Communal groups differ from highly institutionalized formal organizations in that they do not give primacy to specific goals; rather, they exist for the well-being of members and the achievement of more general goals such as prayer, rearing families, welfare of the group, sharing values, and so forth. Membership in the group is usually voluntary, and group survival depends on the commitment of members to group goals.

The most stable and widely occurring type of community is the village or city, which is based on families cooperating in a localized setting. Maintenance of the communal group relies on natural replacement through the biosocial family. As Kanter (1972) demonstrates, however, in groups in which communal ideology is strongly emphasized, the nuclear family is usually weak or nonexistent. Such communes that rely on voluntary recruits tend to be fragile structures and many do not last. The one exception is Christian monasteries, communal groups that have been in existence for almost 2,000 years. Although these groups exclude the biosocial family by requiring celibacy of their members, love known as agapé (i.e., one that transcends affection for any individual and is rooted in religious ideology) compensates for the usual sentiments and ties among biological family and kin members. In a brilliant work, Hillery (1992) describes the kind of love and commitment that has sustained communal monastic life for centuries.

A parallel to religious monasteries are Catholic religious orders of women. While the majority of these orders, a least in the West, are active orders in which members combine lives of prayer with apostolate service, celibacy is required, recruitment is voluntary, and agapé love compensates for the biological family. A number of recent studies (Neal 1990, Nygren and Ukeritis 1993, Ebaugh 1993, Wittberg 1994) describe the changes that are occurring within these orders that parallel a rapid decline in membership. While Hillery suggests that the recent changes occurring in monasteries may result in their demise, Ebaugh (1993) predicts that religious orders of women in the West will either become extinct or radically changed in terms of size and structure. The explanation offered in each case relates to changes occurring in the mechanisms of commitment that have sustained these institutions for centuries. As Kanter (1972) demonstrated, there is a strong relationship in communal groups between the sacrificial demands made of members and the degree of membership commitment; that is, the more renunciation and discipline required of members, the higher the degree of commitment that is generated. The types of changes occurring both in monasteries and in Catholic religious orders as a response to modernization and renewal are the relaxation of lifestyle demands in favor of greater personal freedom. The challenge facing these groups today is to achieve communal commitment while responding to demands, both internal and external, for renewal and increased individual autonomy.

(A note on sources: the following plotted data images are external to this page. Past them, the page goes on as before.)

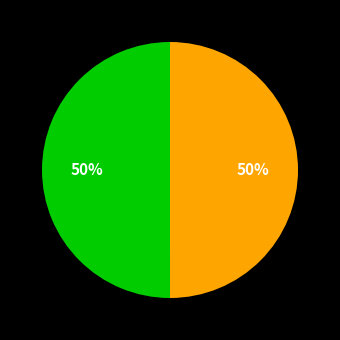

To the nearest percent, what is the average slice percentage?

50%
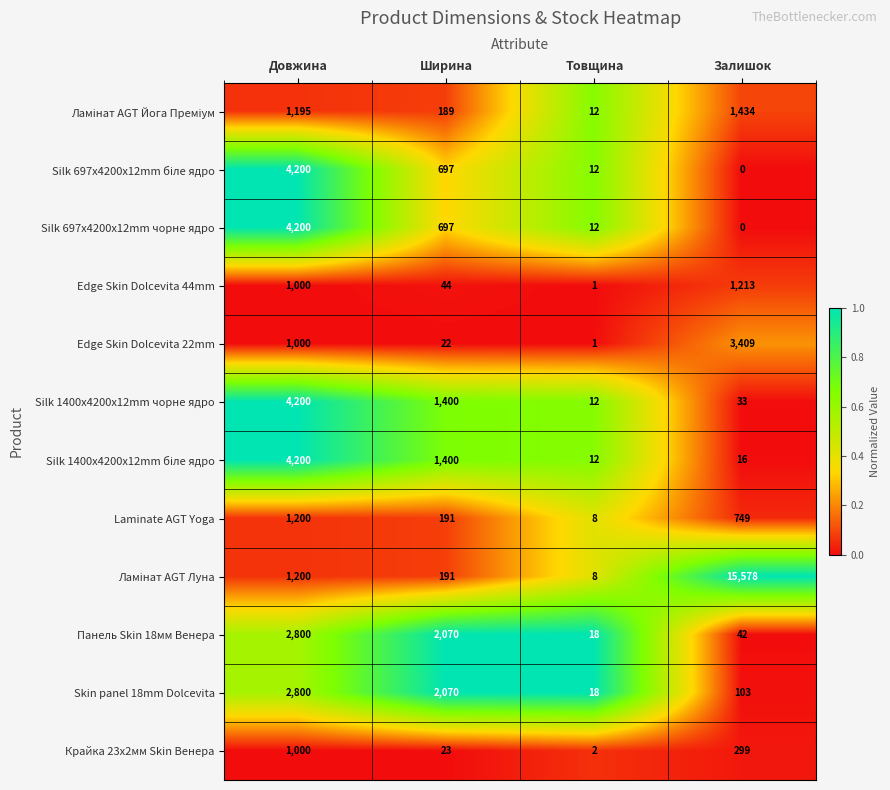

What is the difference between the highest and lowest values at Довжина?

3200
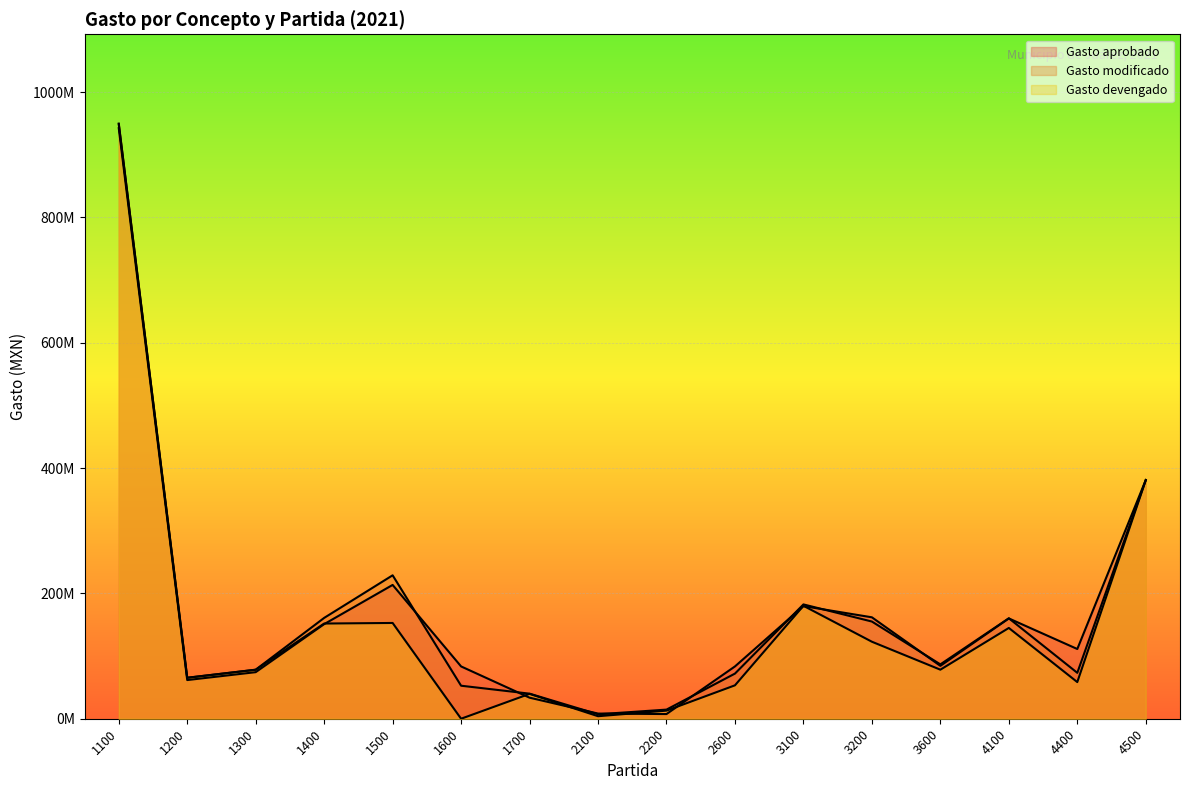

Where is the first local minimum for Gasto aprobado?

1200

The vast amount of social scientific research on communes and cults in the past two decades has also contributed to the analysis of communal groups. Through numerous case studies of specific groups, social scientists have illuminated many of the structures and processes that operate to generate group commitment, group harmony and conflict, recruitment, and longevity. The myriad recent studies on communal groups demonstrate that a major issue for each of them is the tension between group ideology and commitment, on the one hand, and the desire for individual freedom, on the other.

Helen Rose Ebaugh

References

H. R. Ebaugh, Women in the Vanishing Cloister (New Brunswick, N.J.: Rutgers University Press, 1993)

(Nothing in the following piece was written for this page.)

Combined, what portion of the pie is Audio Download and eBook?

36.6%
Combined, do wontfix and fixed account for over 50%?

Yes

G. A. Hillery, Jr., The Monastery (Westport, Conn.: Praeger, 1992)

R. M. Kanter, Commitment and Community (Cambridge: Harvard University Press, 1972)

M. A. Neal, From Nuns to Sisters (Mystic, Conn.: Twenty-Third Publications, 1990)

D. Nygren and M. Ukeritis, The Future of Religious Orders in the United States (Westport, Conn.: Praeger, 1993)

P. Wittberg, The Rise and Fall of Catholic Religious Orders (Albany: SUNY Press, 1994).